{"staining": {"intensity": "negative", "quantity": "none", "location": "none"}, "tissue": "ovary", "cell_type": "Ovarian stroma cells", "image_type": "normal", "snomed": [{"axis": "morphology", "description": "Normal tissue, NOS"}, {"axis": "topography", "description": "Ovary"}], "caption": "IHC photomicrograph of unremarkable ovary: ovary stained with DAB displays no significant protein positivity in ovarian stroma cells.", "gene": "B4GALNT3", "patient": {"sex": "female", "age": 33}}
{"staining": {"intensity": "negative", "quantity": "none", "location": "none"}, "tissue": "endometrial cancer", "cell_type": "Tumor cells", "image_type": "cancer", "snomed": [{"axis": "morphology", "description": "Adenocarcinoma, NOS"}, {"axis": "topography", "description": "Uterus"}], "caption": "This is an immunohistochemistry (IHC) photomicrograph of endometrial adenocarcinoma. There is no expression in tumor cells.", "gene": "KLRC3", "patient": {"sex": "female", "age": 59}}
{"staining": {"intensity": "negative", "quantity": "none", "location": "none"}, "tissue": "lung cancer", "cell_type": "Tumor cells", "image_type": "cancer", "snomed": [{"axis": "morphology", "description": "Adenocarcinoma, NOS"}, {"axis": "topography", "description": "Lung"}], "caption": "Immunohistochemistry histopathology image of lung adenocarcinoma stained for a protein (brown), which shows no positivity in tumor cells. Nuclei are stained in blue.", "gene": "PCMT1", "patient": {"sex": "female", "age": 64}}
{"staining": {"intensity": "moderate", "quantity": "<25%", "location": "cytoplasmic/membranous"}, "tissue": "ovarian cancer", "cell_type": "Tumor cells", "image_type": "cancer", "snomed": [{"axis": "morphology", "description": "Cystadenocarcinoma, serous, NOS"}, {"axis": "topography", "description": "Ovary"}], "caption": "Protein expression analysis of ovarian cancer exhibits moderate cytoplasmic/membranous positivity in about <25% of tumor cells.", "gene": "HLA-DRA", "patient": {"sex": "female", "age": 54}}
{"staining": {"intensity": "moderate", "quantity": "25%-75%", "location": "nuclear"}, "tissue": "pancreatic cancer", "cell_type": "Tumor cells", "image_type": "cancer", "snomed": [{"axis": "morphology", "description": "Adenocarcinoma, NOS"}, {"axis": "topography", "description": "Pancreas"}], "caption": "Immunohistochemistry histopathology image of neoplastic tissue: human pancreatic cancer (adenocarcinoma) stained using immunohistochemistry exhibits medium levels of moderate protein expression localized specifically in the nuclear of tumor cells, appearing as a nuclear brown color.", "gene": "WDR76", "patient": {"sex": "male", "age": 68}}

__________

Task details => Only the lines above that include the word "photomicrograph" belong in the answer; copy each one.

Completed task =>
{"staining": {"intensity": "negative", "quantity": "none", "location": "none"}, "tissue": "ovary", "cell_type": "Ovarian stroma cells", "image_type": "normal", "snomed": [{"axis": "morphology", "description": "Normal tissue, NOS"}, {"axis": "topography", "description": "Ovary"}], "caption": "IHC photomicrograph of unremarkable ovary: ovary stained with DAB displays no significant protein positivity in ovarian stroma cells.", "gene": "B4GALNT3", "patient": {"sex": "female", "age": 33}}
{"staining": {"intensity": "negative", "quantity": "none", "location": "none"}, "tissue": "endometrial cancer", "cell_type": "Tumor cells", "image_type": "cancer", "snomed": [{"axis": "morphology", "description": "Adenocarcinoma, NOS"}, {"axis": "topography", "description": "Uterus"}], "caption": "This is an immunohistochemistry (IHC) photomicrograph of endometrial adenocarcinoma. There is no expression in tumor cells.", "gene": "KLRC3", "patient": {"sex": "female", "age": 59}}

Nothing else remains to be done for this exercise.